• _To do_:
1. In the Erik Palladino profile, what does the text give as the reason he gained national recognition in 1999? Answer in one to three sentences.
2. Please write out the Erik Palladino profile word for word, everything from "Over the following" down to "in Los Angeles.".

• _Document excerpt_:
American actor (born 1968)

Erik Palladino (born May 10, 1968) is an American film and television actor. He is best known for his portrayal of Dr. Dave Malucci on the NBC medical drama ER, Frank in the Amazon Prime Video series The Marvelous Mrs. Maisel, and Pino, the head of the Genovese crime family, in the MGM+ series Godfather of Harlem. Over his career, Palladino has appeared in a wide range of film and television roles, including U-571, Finders Fee, Can’t Hardly Wait, and the 2024 thriller Skincare opposite Elizabeth Banks.

== Career ==
Palladino began his career in the early 1990s, playing the role of Nick on Comedy Central’s Short Attention Span Theater opposite comedian Marc Maron. He went on to star in Amy Sherman’s FOX sitcom Love and Marriage, his first series-regular role.

He gained national recognition in 1999 when he joined NBC’s long-running medical drama ER as Dr. Dave Malucci, appearing during the show’s sixth and seventh seasons. During his tenure on ER, Palladino co-starred with Harvey Keitel, Matthew McConaughey, and Bill Paxton in the World War II submarine drama U-571 (2000), which opened at number one at the U.S. box office.

Over the following years, he built a steady career across film and television, taking on recurring and starring roles in series including the FX war drama Over There, in which he played Sergeant Scream, CBS’s Joan of Arcadia, USA Network’s Suits, and the CBS series NCIS and NCIS: Los Angeles. In 2008 he played a lead role in Hotel California, a thriller set in Los Angeles.

From 2019 to 2023, Palladino portrayed Frank in the Emmy-winning Amazon Prime Video series The Marvelous Mrs. Maisel. He later joined the MGM+ crime drama Godfather of Harlem as Pino, head of the Genovese crime family, acting opposite Forest Whitaker and Vincent D’Onofrio.

His feature-film credits include Finders Fee, The New Daughter, Hotel California, and Skincare. He was cast in Peter Farrelly’s I Play Rocky, distributed by Amazon MGM Studios, and in the action thriller Father Joe.

• _Record set_:
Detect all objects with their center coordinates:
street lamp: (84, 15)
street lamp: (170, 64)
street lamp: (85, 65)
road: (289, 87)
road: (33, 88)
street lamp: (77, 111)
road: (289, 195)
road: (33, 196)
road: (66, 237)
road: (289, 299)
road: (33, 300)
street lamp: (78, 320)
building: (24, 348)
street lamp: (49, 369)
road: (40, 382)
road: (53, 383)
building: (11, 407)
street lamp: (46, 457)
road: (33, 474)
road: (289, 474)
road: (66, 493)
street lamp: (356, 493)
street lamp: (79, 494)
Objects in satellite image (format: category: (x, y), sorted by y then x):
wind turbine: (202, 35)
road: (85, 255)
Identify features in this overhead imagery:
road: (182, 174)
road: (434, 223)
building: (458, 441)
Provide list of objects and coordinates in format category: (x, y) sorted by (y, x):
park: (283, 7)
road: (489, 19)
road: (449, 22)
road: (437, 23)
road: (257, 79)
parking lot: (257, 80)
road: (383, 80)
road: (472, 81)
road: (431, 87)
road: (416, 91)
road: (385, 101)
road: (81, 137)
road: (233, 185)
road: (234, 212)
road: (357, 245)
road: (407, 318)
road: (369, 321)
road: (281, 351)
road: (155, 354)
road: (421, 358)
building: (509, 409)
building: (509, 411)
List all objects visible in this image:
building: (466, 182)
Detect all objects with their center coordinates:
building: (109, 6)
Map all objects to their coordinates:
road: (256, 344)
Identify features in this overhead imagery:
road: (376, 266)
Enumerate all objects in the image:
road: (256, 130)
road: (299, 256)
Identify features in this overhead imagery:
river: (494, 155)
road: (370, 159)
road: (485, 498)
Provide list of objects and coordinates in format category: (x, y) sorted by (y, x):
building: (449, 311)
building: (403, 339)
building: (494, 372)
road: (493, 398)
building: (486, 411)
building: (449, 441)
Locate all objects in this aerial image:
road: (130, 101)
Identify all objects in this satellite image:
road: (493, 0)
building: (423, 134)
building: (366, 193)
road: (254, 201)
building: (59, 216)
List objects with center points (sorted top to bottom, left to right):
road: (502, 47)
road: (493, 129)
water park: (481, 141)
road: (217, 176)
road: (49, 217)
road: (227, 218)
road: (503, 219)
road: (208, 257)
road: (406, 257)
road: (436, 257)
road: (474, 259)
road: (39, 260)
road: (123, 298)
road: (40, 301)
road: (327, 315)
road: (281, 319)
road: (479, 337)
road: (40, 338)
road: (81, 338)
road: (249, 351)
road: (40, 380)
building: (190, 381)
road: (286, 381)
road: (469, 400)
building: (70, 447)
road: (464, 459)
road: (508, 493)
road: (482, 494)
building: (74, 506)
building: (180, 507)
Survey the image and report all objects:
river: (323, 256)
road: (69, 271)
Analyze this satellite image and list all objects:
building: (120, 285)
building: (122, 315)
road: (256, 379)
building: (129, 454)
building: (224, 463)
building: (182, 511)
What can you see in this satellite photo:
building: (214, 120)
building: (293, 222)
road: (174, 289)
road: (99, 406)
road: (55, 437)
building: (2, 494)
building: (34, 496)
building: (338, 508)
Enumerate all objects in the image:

• _Per-task outputs_:
1. He gained national recognition in 1999 because he joined NBC's long-running medical drama ER as Dr. Dave Malucci. He appeared in that role during the show's sixth and seventh seasons.

2.
Over the following years, he built a steady career across film and television, taking on recurring and starring roles in series including the FX war drama Over There, in which he played Sergeant Scream, CBS’s Joan of Arcadia, USA Network’s Suits, and the CBS series NCIS and NCIS: Los Angeles. In 2008 he played a lead role in Hotel California, a thriller set in Los Angeles.